The workplace was not designed for this range of profiles. Most conventional workplaces were designed around the assumption of neurotypical workers: continuous open-plan offices (which punish sensory sensitivities and attentional differences), unstructured social expectations (which punish social communication differences), evaluation criteria built around speed and conventional communication (which penalize people whose processing style is different), and cultural norms that treat preference for routine, depth over breadth, or atypical social presentation as personality flaws rather than cognitive differences.

The neurodivergent worker navigating this environment is dealing with what Nick Walker calls the "neurotypical normative model" — the assumption that neurotypical cognition is correct cognition, and that deviation from it is deficit. This model has deep roots in psychiatric classification systems, in education, and in workplaces. Its alternative is not the claim that all cognitive styles produce equal outcomes in all contexts (they don't) but that the mismatch between neurodivergent cognition and neurotypically-designed environments is at least partly a design problem.

ADHD, affecting an estimated 5–10% of adults, is characterized by variability in attentional deployment, impulsivity, and difficulties with certain executive functions — not an absence of attention, but difficulty modulating it voluntarily. The ADHD worker may hyperfocus on work that engages them to a degree that neurotypical workers cannot match, while failing to sustain attention on work that doesn't. The environment that gets the most from this profile is one that aligns interest with task, allows variable intensity, and does not punish the inability to perform uniform attention on demand.

Autism brings variation in social communication and sensory processing, alongside often intense domain expertise, systematic thinking, direct communication style, and unusual reliability on matters of fact and routine. The autistic worker who is in a role that matches their cognitive profile and in an environment that accommodates their sensory and social needs can be among the most productive and accurate workers in any organization. The autistic worker who is in a mismatched role in a neurotypically hostile environment is spending most of their cognitive budget on masking — performing neurotypicality — and has little left for work.

The disclosure question for neurodivergent workers is as complex as for disabled workers generally, with additional dimensions. Autism and ADHD carry specific workplace stigmas: the autistic worker risks being seen as difficult, uncollegiate, or inappropriate; the ADHD worker risks being seen as unreliable, disorganized, or unmotivated. These stigmas are cultural products, not accurate assessments, but they are real in their effects.

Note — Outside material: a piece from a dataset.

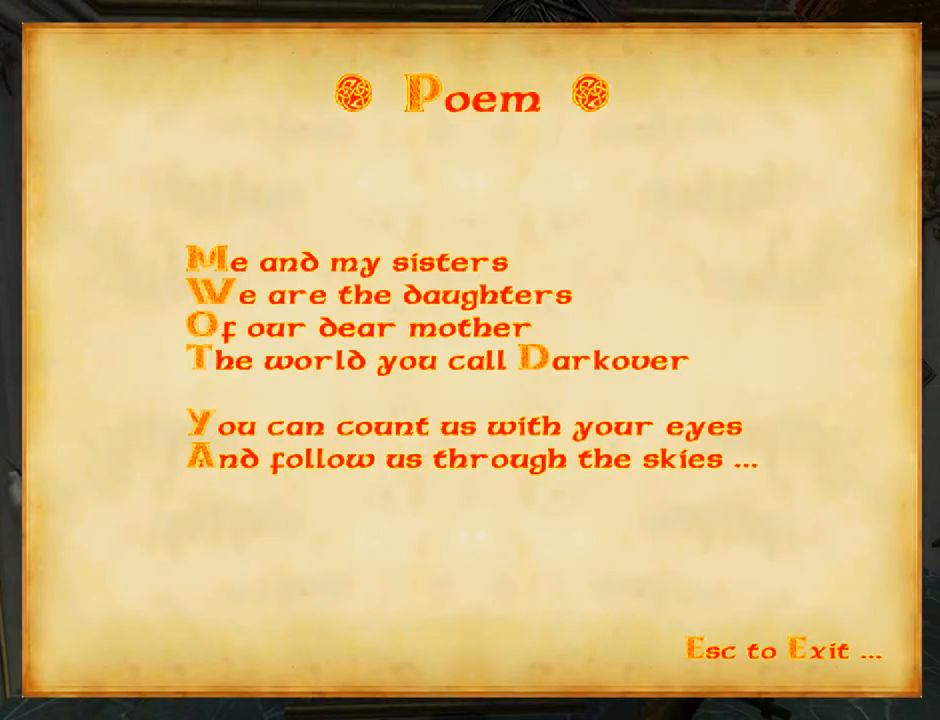
{"buttons": [], "left_stick": "center", "right_stick": "center", "events": []}
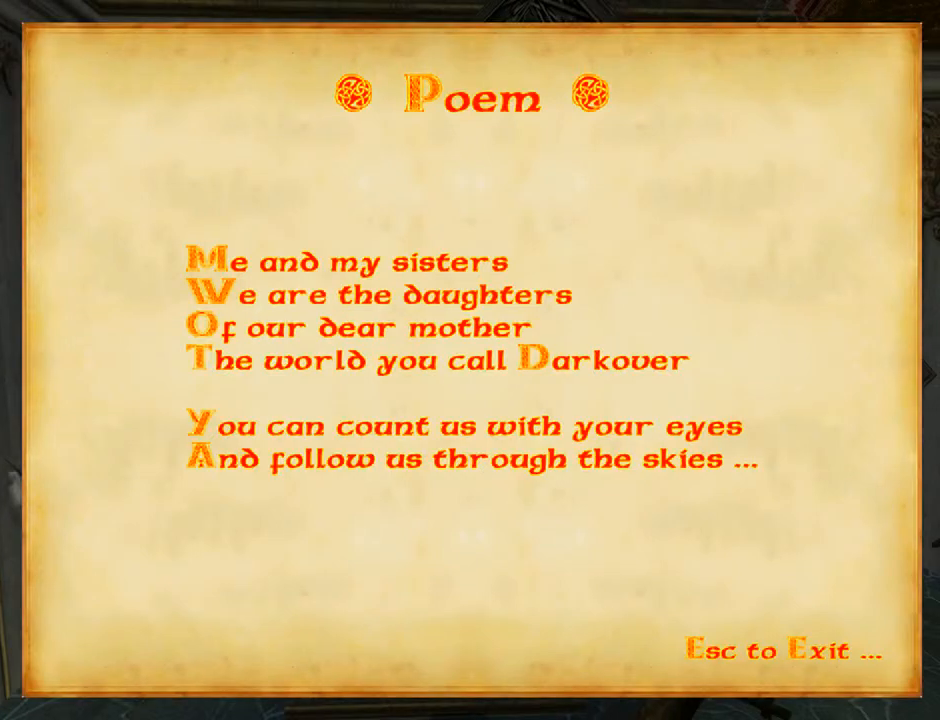
{"buttons": [], "left_stick": "center", "right_stick": "center", "events": []}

The Unity premise for the neurodivergent worker is identical to the general premise: you are a full human subject, your cognitive profile is one dimension of you, and the job is accurate accounting of what you do well and what you need in order to do it. The cultural work of neurodiversity advocacy has been to make that accounting possible by providing vocabulary, community, and evidence that challenge the deficit-only narrative. The personal work is applying that to specific career choices, specific workplaces, and specific accommodation strategies.